= WHAT THE TASK ASKS =
Quote the passage on the exploration drilling program, starting at "I see a sub-salt" and ending at "about the end of the year.".

= READING PASSAGE =
════════
And then one within a non-operated block in Bharanam [ph] and which should spud a well right at the end of the year. And then we're going to do some drilling in Malaysia, probably in Block H, and we're working on our timing now.
So I think we have a number of pretty good-sized prospects to be started this year. As I look into next year, I see things carrying on in Brunei, pretty active program in both blocks.
I see a sub-salt well in Congo, which we're waiting on the rig to come back. The Ocean Confidence, that is off working for somebody else, should be back to us about the end of the year.
We have a sub-salt well in there for a very big nice target. So I think the quality of the program is -- as we've talked about before, I think we've had a little bit of time slide here to the right, but this is pretty attractive, mainly in oil-based prospects within the program.
════════
= RECORDED INFORMATION =
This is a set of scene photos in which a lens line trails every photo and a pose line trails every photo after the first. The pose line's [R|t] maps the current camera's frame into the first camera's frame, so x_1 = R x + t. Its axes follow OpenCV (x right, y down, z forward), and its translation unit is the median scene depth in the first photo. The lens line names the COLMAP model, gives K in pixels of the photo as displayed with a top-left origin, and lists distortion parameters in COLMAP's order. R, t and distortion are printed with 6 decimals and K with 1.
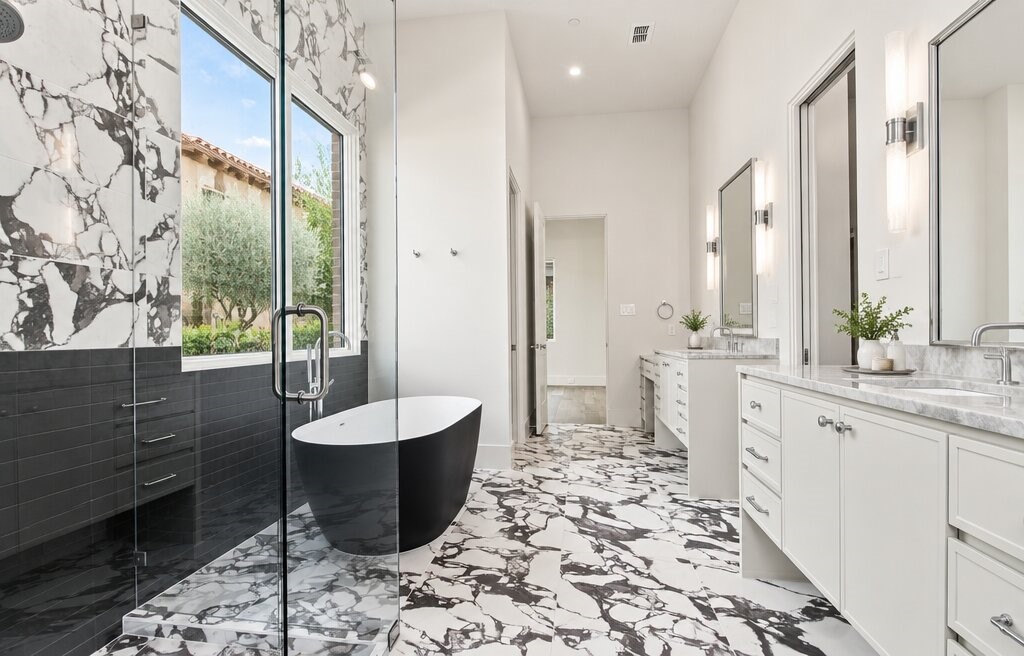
lens RADIAL K [[503.5, 0, 501.8], [0, 503.5, 326.8], [0, 0, 1]] dist [0.010709, -0.024118]
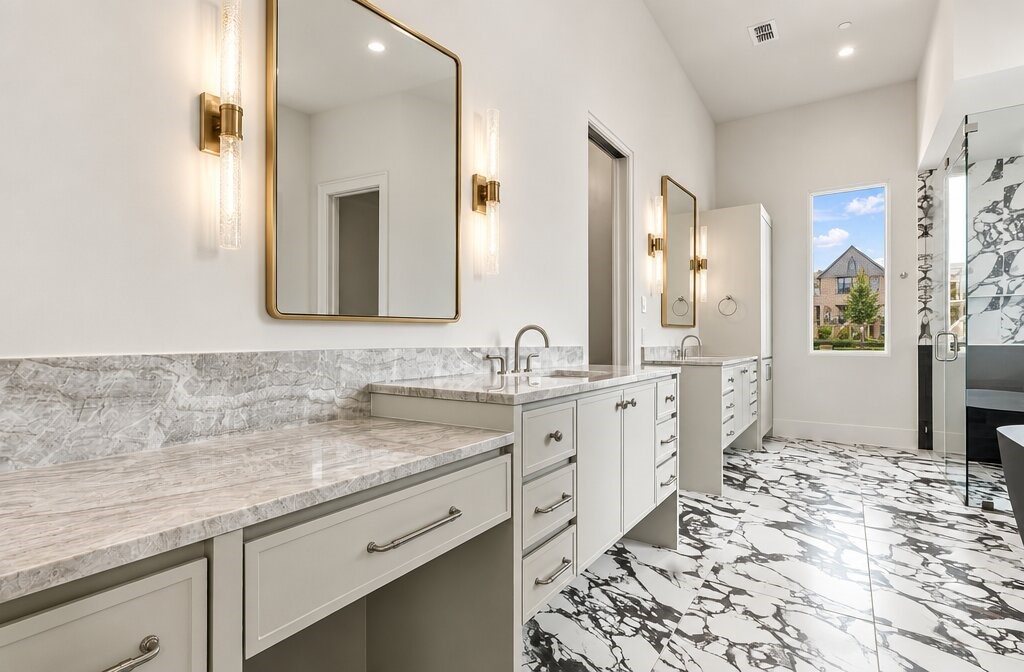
lens RADIAL K [[495.9, 0, 500.3], [0, 495.9, 337.5], [0, 0, 1]] dist [0.000665, 0.000484]
pose [[-0.899486, 0.008849, 0.436860, 0.427986], [-0.002735, 0.999661, -0.025880, 0.047529], [-0.436941, -0.024474, -0.899157, 2.776242]]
════════
= OUTPUT BELOW =
I see a sub-salt well in Congo, which we're waiting on the rig to come back. The Ocean Confidence, that is off working for somebody else, should be back to us about the end of the year.